Lorsque l’alerte est déclenchée, toutes les capacités partent au côté de la F.I., afin que rien ne manque sur place et que l’intervention soit la plus rapide possible. « La seconde alerte, qui représente 80  % de notre activité, est l’alerte judiciaire. Dans ce cadre, la programmation dépend de la planification des opérations judiciaires des unités de gendarmerie, de police ou des douanes qui sollicitent notre appui », ajoute le chef de force.

# LISTE DES TÂCHES:
1. Recopiez le passage du texte sur les alertes compris entre « Lorsque l’alerte est » et « chef de force. », bornes incluses.
2. Poursuivez, s'il vous plaît, le texte sur les alertes à partir de sa dernière phrase.
Les enregistrements qui suivent n'ont aucun lien avec le texte sur les alertes.

# DONNÉES EXTRAITES:
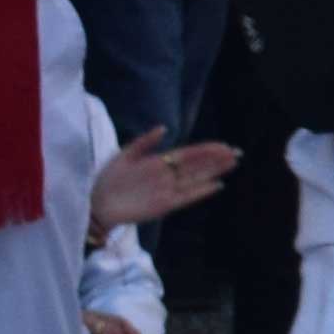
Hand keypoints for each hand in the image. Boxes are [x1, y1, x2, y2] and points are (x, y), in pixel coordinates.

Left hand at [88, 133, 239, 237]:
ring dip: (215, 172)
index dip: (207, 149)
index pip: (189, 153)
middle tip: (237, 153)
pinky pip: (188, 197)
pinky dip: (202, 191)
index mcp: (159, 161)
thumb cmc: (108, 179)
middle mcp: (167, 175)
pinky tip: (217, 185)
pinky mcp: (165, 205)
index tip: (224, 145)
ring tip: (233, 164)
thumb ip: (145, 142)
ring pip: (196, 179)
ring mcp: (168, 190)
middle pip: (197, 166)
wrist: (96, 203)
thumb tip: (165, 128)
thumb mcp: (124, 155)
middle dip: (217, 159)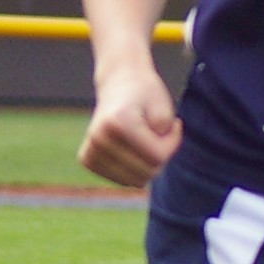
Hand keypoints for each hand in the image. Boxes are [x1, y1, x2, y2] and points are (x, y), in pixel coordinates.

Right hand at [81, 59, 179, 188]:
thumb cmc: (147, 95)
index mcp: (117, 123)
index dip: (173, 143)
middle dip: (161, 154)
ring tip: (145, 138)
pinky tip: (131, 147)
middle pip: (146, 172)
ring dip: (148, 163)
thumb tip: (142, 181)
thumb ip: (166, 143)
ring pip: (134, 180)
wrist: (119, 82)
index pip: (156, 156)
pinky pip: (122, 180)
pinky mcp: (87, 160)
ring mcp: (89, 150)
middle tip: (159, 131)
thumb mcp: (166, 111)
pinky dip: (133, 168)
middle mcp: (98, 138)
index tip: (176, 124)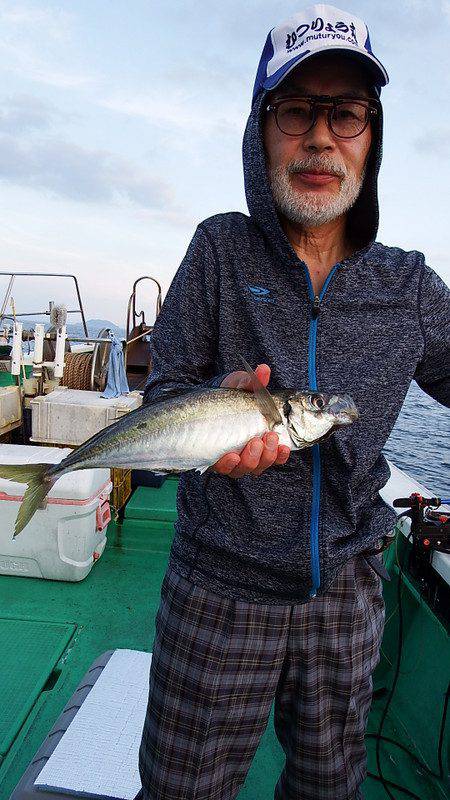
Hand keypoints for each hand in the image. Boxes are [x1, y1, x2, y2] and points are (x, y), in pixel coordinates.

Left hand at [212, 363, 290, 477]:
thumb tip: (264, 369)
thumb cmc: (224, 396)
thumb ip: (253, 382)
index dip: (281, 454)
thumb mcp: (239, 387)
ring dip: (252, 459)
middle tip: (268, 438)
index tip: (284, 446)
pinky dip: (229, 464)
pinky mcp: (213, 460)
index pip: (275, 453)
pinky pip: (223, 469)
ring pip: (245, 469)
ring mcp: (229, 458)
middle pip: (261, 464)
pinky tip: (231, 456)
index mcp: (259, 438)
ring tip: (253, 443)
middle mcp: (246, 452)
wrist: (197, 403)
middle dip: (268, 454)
---
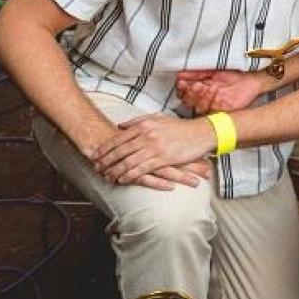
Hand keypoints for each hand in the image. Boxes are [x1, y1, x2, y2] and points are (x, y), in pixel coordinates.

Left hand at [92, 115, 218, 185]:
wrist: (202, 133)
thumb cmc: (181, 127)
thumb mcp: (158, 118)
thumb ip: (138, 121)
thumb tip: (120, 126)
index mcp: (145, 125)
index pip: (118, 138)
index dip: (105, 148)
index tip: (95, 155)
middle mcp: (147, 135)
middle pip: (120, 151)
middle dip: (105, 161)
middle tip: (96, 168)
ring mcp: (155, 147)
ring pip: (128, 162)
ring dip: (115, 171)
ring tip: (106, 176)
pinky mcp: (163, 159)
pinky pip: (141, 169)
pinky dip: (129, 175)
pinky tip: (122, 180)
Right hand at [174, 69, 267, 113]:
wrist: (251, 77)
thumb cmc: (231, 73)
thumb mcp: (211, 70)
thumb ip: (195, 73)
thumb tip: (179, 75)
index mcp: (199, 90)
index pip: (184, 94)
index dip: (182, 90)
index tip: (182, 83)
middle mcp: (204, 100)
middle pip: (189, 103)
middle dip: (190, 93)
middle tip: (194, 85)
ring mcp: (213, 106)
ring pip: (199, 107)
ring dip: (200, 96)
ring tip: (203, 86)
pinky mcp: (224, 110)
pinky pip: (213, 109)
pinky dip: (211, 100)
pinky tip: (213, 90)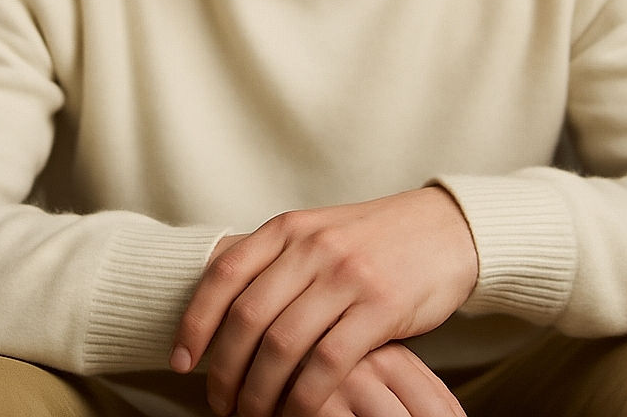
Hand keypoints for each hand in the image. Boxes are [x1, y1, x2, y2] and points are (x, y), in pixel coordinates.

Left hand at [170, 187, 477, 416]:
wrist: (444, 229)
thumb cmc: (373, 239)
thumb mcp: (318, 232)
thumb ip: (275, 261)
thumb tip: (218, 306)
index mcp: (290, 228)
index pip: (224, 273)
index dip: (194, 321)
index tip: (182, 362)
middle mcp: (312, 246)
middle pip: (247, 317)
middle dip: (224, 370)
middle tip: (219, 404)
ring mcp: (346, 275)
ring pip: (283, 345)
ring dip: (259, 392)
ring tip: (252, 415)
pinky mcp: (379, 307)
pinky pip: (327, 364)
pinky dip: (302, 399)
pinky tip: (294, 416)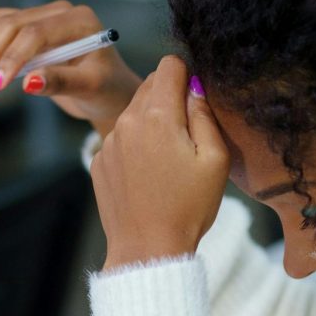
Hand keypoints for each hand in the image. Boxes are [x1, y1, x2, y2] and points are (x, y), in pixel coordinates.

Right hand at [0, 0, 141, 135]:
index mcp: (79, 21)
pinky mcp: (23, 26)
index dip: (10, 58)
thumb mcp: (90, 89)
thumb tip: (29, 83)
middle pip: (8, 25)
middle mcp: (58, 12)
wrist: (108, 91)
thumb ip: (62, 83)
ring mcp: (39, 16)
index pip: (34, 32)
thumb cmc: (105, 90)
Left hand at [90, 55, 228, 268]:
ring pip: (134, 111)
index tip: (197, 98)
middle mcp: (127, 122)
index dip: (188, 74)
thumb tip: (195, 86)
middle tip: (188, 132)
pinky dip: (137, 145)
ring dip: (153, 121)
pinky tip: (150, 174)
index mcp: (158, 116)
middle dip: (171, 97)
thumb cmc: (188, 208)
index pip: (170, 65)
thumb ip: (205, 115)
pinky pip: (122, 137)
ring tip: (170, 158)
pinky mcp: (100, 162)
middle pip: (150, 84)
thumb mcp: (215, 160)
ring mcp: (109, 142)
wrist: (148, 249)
---
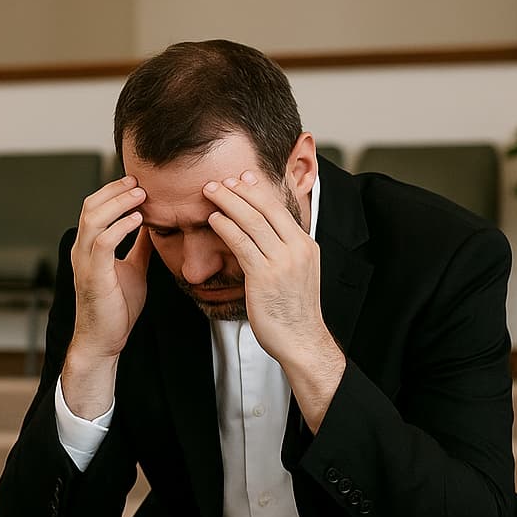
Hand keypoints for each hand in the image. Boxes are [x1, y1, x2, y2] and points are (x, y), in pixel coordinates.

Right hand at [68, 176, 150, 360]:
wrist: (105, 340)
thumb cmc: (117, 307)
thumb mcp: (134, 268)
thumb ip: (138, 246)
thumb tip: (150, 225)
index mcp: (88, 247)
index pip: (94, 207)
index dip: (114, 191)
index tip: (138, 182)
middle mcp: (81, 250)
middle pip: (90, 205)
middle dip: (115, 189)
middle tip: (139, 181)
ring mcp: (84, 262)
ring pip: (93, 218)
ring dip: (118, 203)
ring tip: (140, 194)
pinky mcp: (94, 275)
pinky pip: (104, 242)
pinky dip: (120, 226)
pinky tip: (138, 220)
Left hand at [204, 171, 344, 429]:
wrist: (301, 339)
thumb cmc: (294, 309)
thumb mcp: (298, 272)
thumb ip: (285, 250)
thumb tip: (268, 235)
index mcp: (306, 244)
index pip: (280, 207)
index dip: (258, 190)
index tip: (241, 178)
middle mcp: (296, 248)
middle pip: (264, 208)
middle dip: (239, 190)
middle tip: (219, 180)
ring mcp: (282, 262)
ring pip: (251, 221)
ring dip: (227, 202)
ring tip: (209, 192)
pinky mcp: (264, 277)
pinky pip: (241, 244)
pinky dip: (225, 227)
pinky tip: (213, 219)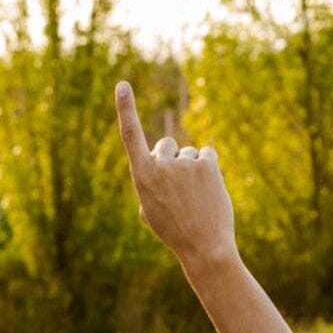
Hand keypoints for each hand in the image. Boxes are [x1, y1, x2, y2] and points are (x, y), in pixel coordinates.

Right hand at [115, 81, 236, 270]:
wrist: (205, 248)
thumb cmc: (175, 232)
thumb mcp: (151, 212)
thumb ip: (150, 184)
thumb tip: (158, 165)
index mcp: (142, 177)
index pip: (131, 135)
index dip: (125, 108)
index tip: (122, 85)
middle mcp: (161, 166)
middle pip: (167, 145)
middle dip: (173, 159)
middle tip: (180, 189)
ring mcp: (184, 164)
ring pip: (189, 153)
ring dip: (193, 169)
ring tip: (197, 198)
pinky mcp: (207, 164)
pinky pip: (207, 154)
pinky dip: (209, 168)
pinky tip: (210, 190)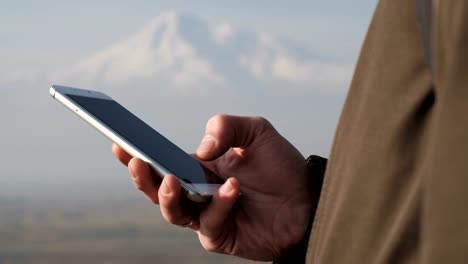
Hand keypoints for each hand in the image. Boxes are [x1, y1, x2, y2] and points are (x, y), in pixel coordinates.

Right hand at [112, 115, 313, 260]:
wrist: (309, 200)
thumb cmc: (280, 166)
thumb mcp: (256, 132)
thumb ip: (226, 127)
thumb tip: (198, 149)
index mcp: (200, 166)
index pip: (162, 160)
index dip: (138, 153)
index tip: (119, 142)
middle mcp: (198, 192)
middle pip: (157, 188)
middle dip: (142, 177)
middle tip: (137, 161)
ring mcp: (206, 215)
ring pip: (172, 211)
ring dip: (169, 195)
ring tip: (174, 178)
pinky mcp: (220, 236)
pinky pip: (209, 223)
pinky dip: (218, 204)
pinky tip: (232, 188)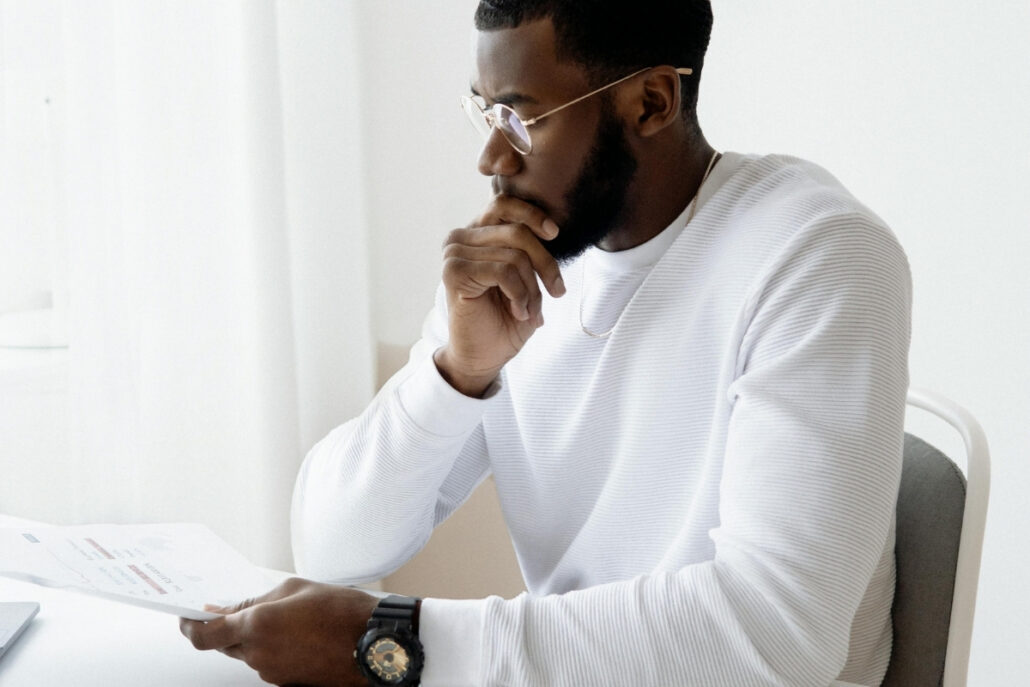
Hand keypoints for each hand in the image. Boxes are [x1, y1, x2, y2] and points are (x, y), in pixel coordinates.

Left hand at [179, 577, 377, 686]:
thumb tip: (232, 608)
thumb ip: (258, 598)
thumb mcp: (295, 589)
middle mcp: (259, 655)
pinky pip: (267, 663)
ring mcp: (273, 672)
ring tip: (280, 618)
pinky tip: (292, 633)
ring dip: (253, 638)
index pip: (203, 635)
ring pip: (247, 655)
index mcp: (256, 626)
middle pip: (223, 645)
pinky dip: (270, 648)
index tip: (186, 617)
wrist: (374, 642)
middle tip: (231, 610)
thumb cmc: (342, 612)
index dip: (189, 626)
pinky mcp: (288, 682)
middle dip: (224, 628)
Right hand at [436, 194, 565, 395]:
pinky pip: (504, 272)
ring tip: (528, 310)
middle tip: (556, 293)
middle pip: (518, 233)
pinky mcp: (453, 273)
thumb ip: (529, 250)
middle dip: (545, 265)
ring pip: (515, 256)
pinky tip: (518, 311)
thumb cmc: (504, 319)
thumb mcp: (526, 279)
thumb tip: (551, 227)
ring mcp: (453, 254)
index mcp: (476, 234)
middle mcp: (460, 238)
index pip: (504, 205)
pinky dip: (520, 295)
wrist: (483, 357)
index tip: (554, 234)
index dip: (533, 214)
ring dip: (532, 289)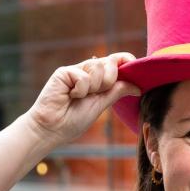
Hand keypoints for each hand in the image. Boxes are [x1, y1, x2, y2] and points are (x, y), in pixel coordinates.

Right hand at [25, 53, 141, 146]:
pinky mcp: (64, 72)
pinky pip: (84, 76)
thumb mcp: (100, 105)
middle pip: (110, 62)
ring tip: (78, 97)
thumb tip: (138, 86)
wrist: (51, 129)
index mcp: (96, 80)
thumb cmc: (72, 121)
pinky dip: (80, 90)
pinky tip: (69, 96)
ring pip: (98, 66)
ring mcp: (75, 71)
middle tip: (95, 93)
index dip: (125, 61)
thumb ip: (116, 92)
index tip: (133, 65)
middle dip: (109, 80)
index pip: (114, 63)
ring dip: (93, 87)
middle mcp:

# RÉPONSES:
1.
Lorsque l’alerte est déclenchée, toutes les capacités partent au côté de la F.I., afin que rien ne manque sur place et que l’intervention soit la plus rapide possible. « La seconde alerte, qui représente 80  % de notre activité, est l’alerte judiciaire. Dans ce cadre, la programmation dépend de la planification des opérations judiciaires des unités de gendarmerie, de police ou des douanes qui sollicitent notre appui », ajoute le chef de force.

2.
Mais même lorsqu’ils ne sont pas d’alerte, les militaires sont mobilisables et peuvent renforcer les deux sections d’alerte. « On n’envoie jamais les deux sections d’alerte sur la même mission. S’il y a besoin de plus de militaires, on envoie en renfort ceux des autres sections, ou on monte une troisième alerte. » Car au sein de la F.I., « tout le monde est capable d’occuper tous les postes. » Les militaires disposent en effet d’un socle de formation commun et sont donc interchangeables. Quel que soit le grade, tous les opérationnels de la F.I. sont en mesure de remplir le rôle d’équipier et de participer à une colonne d’assaut sur l’ensemble du spectre missionnel du GIGN. C’est d’ailleurs ce qui fait la particularité de la F.I. par rapport aux autres unités spécialisées et qui lui permet de monter en puissance rapidement. En novembre  2021, par exemple, lors de la crise aux Antilles, il a fallu moins de 4 heures pour rassembler les opérationnels de la F.I. et embarquer dans l’avion, avec l’ensemble du matériel nécessaire à la réalisation de la mission.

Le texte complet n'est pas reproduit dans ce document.